I’m two years into my forties, and recently have started to become more and more aware of changes in my body due to the aging process. I want to age gracefully and keep my body healthy, both for myself and for my family. Part of achieving this goal is having awareness of the functions of my body and getting screenings and tests done as needed. This includes my yearly visit to my OB/GYN, a yearly mammogram, and paying attention to anything that seems “off” about my health. I recently learned that my thyroid is something that can affect my health significantly, and that I need to be paying attention to this part of my body.

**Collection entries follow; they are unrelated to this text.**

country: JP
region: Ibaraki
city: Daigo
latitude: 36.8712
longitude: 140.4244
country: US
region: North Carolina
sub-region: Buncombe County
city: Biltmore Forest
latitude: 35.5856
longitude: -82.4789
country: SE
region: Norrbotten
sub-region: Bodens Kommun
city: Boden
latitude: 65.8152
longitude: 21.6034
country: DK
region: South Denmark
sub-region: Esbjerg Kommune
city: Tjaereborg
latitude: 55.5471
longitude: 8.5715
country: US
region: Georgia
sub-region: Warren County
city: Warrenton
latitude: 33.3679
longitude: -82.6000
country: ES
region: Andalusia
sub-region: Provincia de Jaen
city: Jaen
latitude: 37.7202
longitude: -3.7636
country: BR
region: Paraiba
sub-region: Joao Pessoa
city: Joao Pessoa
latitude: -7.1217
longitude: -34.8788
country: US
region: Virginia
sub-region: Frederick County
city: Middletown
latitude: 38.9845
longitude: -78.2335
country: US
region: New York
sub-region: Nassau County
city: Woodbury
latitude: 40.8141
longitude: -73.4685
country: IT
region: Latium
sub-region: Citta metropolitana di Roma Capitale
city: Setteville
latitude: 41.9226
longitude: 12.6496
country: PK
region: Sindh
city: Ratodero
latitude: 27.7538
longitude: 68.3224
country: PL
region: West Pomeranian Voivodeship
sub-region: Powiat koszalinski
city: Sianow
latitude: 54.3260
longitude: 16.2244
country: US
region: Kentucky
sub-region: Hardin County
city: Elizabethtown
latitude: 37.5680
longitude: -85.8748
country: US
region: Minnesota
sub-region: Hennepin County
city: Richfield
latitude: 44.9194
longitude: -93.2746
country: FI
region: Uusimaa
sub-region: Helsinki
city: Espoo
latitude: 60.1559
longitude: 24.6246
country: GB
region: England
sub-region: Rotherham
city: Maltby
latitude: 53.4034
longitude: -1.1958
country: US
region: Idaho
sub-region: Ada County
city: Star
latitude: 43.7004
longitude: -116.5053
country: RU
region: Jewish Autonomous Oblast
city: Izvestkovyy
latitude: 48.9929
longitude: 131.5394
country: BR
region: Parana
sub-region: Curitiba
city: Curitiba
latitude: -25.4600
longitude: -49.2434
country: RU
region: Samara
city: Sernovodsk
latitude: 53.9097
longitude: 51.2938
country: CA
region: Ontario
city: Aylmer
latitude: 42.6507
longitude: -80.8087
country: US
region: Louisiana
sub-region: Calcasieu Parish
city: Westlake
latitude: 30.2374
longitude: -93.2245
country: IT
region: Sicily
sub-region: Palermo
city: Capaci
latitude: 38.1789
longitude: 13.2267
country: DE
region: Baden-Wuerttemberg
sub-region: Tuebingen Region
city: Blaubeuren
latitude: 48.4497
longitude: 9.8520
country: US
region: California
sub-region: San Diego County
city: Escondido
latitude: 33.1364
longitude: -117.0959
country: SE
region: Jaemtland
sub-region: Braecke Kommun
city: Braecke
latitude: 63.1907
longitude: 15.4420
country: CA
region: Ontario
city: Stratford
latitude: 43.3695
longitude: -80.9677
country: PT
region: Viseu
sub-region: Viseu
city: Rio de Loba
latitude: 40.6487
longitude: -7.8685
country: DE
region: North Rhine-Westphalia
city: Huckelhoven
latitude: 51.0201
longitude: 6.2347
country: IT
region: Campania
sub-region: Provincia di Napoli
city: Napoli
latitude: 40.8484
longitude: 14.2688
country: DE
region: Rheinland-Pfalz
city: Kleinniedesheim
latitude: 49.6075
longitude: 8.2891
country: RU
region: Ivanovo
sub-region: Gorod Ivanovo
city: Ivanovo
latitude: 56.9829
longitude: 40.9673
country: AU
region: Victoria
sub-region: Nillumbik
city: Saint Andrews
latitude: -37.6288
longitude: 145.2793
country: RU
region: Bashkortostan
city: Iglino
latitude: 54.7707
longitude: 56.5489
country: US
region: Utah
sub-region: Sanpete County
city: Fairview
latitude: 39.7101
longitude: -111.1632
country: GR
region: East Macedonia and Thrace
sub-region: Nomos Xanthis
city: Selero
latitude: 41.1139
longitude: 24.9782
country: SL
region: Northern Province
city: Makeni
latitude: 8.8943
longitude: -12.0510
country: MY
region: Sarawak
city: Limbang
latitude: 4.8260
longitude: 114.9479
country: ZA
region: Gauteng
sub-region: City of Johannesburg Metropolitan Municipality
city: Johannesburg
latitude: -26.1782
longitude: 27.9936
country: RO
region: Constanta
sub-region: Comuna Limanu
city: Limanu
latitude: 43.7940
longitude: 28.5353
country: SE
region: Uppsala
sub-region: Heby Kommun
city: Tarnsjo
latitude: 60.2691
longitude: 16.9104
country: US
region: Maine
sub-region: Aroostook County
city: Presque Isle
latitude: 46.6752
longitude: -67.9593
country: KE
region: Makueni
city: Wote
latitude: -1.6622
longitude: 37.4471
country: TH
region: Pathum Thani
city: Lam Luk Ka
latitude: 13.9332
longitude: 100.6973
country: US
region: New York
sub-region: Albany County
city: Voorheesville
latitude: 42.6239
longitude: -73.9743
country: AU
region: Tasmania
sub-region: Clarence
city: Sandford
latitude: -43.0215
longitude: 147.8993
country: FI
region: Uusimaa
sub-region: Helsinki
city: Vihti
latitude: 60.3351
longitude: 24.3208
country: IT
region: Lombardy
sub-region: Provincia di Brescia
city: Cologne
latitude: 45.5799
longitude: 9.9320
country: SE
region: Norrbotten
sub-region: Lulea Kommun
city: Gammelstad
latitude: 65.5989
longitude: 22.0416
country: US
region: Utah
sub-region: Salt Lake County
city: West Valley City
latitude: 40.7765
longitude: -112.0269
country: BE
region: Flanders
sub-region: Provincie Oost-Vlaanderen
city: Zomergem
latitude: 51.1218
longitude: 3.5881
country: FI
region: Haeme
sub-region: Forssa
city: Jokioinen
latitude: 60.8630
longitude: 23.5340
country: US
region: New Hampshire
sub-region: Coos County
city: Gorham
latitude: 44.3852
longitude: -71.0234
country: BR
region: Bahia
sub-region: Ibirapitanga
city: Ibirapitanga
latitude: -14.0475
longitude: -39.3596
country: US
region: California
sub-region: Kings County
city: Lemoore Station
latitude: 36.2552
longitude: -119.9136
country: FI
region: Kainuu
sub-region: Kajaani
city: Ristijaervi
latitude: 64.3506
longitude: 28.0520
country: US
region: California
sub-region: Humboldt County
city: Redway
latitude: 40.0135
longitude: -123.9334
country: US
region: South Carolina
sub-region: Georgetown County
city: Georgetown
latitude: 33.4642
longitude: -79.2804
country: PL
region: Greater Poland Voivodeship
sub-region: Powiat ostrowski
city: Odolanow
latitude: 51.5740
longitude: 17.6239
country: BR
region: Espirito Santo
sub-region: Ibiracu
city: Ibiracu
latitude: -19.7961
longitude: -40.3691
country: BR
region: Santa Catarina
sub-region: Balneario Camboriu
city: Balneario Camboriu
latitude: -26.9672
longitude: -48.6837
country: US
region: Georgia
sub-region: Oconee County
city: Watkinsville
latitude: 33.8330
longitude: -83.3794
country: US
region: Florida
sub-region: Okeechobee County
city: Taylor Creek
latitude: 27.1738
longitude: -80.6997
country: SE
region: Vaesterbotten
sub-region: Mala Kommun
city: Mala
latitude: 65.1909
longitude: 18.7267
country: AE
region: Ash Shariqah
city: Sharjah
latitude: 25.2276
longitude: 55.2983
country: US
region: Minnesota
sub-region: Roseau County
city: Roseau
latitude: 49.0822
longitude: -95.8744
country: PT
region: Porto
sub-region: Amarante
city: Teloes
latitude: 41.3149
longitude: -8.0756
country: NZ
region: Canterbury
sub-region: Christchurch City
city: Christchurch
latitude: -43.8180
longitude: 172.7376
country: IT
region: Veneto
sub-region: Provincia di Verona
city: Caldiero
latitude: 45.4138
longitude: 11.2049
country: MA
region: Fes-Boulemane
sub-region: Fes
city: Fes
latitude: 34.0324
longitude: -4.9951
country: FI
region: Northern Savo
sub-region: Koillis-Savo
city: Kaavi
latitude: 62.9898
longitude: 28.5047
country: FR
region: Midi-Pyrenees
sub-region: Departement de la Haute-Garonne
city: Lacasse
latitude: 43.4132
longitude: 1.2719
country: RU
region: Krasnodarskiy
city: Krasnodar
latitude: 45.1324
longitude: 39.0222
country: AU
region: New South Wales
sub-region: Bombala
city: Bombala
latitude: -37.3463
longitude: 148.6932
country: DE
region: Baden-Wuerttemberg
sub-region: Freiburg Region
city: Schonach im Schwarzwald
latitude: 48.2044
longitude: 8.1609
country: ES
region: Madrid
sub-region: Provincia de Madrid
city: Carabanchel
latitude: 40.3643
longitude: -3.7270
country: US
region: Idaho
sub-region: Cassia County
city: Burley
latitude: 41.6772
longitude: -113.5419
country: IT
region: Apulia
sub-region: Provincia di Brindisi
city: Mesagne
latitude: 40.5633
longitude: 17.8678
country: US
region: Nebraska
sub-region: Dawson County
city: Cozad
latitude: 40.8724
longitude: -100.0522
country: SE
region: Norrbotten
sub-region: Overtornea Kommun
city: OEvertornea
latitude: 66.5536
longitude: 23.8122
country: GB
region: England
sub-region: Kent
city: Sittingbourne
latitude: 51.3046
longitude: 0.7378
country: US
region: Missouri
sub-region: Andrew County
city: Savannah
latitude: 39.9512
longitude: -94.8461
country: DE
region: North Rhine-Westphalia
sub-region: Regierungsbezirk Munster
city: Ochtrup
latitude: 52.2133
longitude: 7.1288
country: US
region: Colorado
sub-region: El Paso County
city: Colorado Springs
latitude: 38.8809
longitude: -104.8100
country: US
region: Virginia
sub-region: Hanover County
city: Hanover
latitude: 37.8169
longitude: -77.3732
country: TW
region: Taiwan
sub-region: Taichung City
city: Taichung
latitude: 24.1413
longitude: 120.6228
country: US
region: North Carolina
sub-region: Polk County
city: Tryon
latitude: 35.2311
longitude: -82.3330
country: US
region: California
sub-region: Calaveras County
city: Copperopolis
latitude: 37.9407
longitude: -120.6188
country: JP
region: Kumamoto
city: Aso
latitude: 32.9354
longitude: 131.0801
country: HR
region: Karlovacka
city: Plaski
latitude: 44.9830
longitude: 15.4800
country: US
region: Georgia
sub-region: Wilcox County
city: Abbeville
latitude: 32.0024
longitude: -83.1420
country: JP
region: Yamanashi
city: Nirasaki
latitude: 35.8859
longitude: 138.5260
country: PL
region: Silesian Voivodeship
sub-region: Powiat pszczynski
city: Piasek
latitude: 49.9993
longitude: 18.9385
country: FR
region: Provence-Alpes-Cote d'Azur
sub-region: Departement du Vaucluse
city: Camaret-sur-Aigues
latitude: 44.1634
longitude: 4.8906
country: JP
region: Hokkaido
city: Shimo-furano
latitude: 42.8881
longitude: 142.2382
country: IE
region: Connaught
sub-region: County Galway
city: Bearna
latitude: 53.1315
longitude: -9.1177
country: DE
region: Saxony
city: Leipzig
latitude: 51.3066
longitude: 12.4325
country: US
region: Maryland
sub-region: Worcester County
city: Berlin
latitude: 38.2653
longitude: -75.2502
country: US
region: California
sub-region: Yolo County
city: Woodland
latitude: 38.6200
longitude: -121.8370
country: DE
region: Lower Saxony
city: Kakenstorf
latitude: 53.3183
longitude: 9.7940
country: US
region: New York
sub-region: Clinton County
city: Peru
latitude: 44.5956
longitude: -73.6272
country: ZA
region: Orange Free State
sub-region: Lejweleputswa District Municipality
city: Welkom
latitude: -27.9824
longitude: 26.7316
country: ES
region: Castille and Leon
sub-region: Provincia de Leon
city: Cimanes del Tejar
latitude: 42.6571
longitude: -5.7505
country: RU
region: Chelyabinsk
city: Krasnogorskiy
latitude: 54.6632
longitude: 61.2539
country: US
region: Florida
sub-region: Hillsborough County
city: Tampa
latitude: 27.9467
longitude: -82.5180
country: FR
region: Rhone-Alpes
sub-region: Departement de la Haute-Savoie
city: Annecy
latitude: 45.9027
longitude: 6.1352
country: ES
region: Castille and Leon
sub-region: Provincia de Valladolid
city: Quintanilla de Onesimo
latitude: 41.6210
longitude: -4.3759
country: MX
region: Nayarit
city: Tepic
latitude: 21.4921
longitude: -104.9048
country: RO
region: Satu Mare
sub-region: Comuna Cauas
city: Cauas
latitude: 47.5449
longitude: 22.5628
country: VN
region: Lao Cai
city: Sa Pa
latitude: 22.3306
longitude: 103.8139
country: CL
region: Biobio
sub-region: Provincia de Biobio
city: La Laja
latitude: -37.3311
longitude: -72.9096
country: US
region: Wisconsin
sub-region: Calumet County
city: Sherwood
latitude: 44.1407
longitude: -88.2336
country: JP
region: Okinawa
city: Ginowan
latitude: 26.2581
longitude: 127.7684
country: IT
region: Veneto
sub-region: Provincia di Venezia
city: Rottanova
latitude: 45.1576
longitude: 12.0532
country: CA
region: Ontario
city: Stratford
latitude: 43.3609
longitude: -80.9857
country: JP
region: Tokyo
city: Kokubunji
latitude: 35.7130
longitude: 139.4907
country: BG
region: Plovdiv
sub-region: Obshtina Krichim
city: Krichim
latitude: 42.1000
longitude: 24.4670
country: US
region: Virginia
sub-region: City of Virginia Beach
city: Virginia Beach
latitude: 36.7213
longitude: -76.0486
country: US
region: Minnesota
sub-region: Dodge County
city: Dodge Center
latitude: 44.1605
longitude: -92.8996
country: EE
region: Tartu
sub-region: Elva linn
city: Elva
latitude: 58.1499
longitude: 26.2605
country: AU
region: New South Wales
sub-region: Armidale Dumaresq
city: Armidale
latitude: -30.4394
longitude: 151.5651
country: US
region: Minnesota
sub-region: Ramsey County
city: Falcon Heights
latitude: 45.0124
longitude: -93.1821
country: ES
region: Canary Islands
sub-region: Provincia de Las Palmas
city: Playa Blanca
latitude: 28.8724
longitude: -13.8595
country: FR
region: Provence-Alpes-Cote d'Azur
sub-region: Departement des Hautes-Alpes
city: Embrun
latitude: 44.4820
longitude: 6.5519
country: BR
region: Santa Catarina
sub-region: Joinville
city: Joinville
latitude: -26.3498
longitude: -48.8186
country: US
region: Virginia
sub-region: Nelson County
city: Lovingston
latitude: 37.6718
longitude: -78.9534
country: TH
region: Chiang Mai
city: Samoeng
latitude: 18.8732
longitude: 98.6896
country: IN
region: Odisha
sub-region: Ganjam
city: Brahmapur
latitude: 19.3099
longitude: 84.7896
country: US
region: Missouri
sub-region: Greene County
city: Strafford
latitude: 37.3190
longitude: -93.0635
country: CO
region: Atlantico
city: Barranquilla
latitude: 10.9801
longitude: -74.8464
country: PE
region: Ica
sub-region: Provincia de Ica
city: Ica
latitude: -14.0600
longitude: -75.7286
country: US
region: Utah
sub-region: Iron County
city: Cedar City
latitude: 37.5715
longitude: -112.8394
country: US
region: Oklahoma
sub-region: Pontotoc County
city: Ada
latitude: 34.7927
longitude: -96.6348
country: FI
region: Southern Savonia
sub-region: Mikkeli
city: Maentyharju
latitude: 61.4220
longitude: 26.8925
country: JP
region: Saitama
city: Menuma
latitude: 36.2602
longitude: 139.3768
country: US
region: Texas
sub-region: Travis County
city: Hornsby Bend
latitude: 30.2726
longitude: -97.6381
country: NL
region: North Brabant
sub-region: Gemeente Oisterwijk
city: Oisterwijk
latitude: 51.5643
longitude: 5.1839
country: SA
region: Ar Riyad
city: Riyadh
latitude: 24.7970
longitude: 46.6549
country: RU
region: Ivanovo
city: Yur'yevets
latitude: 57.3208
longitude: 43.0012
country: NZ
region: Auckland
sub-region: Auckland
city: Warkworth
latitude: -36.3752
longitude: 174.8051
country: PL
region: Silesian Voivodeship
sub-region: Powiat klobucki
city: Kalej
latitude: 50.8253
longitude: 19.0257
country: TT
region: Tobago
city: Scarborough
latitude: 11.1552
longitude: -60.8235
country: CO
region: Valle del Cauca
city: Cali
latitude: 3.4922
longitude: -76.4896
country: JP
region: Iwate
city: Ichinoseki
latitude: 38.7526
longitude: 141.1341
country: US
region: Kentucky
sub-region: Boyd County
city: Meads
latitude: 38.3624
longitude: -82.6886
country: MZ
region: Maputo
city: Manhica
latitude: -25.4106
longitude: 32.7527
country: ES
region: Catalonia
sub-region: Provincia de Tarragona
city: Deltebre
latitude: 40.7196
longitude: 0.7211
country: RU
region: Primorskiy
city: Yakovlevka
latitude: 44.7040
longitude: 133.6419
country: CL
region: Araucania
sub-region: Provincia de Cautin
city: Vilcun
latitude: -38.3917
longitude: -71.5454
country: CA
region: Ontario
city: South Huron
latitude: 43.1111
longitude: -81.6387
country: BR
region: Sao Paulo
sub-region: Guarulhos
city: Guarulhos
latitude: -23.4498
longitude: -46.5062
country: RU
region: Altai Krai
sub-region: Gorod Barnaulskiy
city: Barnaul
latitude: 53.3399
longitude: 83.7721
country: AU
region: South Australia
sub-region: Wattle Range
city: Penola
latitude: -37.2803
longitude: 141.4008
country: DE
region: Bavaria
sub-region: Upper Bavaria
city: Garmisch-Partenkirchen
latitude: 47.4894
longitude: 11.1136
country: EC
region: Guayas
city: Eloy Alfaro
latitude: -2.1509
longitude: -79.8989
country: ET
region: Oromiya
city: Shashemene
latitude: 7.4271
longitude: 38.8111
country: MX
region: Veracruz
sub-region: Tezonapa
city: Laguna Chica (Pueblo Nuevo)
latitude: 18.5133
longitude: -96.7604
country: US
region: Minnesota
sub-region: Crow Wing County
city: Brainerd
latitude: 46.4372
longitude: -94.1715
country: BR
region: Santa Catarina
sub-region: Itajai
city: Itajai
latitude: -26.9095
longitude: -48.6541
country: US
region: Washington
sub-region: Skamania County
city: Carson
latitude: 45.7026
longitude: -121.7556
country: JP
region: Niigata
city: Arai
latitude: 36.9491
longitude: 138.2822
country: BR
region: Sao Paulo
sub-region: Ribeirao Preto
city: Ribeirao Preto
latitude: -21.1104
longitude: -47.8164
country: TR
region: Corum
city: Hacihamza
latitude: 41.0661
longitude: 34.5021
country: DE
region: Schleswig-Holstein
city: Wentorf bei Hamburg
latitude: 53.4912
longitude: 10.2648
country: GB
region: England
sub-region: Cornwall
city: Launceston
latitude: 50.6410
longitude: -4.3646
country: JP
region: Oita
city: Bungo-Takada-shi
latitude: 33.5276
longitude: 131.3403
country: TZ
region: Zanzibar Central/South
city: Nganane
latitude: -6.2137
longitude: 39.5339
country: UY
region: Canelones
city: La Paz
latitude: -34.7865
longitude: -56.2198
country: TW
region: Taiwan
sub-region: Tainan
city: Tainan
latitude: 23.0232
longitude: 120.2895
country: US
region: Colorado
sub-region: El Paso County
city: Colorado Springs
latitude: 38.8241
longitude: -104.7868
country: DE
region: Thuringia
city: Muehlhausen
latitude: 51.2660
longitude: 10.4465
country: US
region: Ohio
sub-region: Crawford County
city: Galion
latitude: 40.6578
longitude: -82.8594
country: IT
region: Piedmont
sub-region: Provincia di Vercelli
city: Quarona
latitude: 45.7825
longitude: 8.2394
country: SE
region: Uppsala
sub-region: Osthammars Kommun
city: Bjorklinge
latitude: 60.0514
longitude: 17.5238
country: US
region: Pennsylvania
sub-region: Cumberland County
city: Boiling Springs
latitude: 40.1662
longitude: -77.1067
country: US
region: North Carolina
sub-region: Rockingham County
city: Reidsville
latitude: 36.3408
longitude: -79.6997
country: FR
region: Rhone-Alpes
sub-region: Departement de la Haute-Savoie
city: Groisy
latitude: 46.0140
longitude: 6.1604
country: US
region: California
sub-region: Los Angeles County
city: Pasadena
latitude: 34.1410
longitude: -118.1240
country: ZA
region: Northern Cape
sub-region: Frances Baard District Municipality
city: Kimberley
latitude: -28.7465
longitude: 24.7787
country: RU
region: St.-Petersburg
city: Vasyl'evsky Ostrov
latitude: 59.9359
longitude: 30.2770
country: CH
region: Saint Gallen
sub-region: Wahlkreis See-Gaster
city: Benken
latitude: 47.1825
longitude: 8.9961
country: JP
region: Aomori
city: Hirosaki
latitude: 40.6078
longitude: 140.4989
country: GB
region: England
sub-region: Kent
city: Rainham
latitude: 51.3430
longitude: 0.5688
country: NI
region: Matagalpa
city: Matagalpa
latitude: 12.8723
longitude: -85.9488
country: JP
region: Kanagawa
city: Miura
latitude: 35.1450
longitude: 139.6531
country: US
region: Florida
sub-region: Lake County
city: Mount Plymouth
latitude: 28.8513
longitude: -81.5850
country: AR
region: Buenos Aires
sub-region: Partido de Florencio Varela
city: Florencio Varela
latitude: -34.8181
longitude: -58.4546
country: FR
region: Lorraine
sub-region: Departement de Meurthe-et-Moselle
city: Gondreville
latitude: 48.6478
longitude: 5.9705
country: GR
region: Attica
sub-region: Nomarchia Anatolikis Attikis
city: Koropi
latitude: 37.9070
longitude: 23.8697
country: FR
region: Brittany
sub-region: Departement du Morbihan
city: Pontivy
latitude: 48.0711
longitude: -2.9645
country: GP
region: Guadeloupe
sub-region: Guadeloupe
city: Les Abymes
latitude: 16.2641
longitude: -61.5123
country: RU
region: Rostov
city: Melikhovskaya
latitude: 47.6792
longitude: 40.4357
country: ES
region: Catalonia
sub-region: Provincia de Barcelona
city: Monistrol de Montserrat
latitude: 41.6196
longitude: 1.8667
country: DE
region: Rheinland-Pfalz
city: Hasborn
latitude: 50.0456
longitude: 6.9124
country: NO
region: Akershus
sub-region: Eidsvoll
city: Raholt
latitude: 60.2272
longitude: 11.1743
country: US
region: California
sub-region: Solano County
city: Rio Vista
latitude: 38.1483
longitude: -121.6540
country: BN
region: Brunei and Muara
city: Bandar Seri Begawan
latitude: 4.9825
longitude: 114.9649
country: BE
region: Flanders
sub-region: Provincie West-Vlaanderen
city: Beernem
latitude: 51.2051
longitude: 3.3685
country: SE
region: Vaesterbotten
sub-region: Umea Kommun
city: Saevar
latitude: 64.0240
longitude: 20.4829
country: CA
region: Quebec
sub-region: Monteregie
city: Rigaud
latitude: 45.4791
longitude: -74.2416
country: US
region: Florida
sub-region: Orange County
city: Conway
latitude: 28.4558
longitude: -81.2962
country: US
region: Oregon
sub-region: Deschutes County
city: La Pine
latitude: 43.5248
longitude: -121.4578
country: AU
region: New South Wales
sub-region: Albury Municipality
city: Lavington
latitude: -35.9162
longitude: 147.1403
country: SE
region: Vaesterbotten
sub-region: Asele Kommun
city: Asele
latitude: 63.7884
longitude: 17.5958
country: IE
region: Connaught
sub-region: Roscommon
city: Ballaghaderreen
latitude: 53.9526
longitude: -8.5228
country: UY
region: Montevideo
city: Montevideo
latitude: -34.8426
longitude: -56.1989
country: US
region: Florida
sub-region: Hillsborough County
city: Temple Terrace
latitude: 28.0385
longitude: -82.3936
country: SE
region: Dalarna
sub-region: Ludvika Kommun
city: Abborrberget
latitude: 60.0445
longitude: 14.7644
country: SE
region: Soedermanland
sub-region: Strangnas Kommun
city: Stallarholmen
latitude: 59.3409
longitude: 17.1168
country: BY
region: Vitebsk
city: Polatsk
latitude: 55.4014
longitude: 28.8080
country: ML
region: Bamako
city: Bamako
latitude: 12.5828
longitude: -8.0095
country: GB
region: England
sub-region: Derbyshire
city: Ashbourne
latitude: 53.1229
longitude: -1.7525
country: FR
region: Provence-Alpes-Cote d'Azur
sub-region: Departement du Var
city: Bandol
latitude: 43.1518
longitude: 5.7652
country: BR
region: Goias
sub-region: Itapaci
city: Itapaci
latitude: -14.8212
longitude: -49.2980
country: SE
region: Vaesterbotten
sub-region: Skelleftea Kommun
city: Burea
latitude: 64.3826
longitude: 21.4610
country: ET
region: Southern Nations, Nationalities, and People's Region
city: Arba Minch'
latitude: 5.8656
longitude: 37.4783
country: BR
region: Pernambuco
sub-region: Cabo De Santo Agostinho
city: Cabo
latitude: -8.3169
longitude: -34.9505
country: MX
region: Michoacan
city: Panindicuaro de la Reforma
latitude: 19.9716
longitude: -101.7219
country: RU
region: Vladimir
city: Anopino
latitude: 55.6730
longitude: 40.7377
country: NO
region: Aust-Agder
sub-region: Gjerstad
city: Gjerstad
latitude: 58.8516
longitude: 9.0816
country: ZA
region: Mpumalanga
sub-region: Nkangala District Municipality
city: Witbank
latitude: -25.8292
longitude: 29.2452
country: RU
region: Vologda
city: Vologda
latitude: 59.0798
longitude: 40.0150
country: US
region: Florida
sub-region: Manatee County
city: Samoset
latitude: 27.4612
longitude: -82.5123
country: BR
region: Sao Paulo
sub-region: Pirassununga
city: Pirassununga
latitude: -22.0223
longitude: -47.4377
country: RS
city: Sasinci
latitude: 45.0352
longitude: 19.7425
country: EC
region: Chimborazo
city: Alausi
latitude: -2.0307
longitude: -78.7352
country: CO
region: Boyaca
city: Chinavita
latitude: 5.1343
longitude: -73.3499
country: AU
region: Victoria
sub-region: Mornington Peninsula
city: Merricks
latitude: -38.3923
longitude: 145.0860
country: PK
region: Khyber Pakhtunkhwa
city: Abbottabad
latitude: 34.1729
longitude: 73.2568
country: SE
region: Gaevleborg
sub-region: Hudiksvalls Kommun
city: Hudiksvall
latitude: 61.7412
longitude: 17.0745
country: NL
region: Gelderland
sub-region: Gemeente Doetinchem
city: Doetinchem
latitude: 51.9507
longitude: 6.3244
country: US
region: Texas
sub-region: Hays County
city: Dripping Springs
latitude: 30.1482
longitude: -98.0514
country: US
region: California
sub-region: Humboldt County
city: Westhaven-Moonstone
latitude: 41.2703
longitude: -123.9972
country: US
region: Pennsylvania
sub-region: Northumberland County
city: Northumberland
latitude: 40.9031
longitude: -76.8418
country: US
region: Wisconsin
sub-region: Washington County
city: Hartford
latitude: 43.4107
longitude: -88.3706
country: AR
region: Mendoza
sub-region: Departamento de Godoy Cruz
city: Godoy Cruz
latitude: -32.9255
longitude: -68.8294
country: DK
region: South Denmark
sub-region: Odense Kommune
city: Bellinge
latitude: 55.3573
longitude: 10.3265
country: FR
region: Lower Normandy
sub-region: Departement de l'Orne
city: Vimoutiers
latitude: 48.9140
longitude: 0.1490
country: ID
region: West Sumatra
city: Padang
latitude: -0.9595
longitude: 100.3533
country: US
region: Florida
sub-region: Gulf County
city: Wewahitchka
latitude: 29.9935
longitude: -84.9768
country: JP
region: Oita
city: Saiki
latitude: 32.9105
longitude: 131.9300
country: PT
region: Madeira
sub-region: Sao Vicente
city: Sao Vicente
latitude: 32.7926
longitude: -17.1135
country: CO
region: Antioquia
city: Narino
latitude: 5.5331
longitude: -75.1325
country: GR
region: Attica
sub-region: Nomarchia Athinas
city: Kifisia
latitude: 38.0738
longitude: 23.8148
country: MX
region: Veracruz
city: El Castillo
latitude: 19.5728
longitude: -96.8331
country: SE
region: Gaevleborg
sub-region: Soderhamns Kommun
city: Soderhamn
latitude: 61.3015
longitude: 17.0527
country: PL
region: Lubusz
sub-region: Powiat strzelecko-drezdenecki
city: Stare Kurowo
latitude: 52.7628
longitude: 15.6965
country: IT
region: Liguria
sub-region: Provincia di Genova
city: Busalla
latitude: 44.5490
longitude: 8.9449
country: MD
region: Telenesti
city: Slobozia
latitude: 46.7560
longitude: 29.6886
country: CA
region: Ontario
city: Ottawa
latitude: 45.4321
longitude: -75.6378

January Is Thyroid Awareness Month. Raising awareness is important because it plays a significant role in the human body. According to the American Thyroid Association, 1 in 10 people suffer from a thyroid disorder. At least 1 in 8 women will develop a disorder during their lifetime. Additionally, more than half of the people in America that suffer from a thyroid disorder are undiagnosed. Many are misdiagnosed, unaware, and lack information on all the effects and importance of our thyroids in the balance of our hormones and entire body.
The thyroid gland is a small organ that’s located in the front of the neck and is part of the endocrine system. It releases hormones that control metabolism—the way your body uses energy. The thyroid’s hormones regulate vital body functions, including:
- Heart rate
- Central and peripheral nervous systems
- Body weight
- Muscle strength
- Menstrual cycles
- Body temperature
- Cholesterol levels
- Much more!
Know the Signs of Potential Problems
Because this organ plays such an important role in your overall health, it’s important to be aware of the signs and symptoms of thyroid problems. Symptoms can include fatigue, weight gain or loss, high or low heart rate, and increased sensitivity to heat and cold. The symptoms can be variable and non-specific, so the only way to definitively diagnose a thyroid condition is with a simple blood test. You’ll need to speak with a medical professional for an accurate diagnosis as well as a treatment plan.
Problems begin to occur when the thyroid gland produces too much hormone or not enough. There are several illnesses and diseases related to the organ, including hyperthyroidism, hypothyroidism, Hashimoto’s disease, Graves’ disease, goiter, and thyroid cancer.
Thyroid disease can affect anyone — men, women, infants, teenagers, and the elderly. It can be present at birth, and it can develop as you age. Although most cases are mild, thyroid hormones are vital to our body because of how they influence how all other bodily cells, tissues, and organ function. The good news is, once a condition is identified, it can be successfully treated, and patients can resume a healthy lifestyle without restrictions.
As a busy mom, it’s difficult to always make my own health a priority. However, it’s so important to be aware of things like my thyroid and the part they play in my body’s functioning. I’m so thankful for the wealth of information available so that I can take action as soon as any problems begin.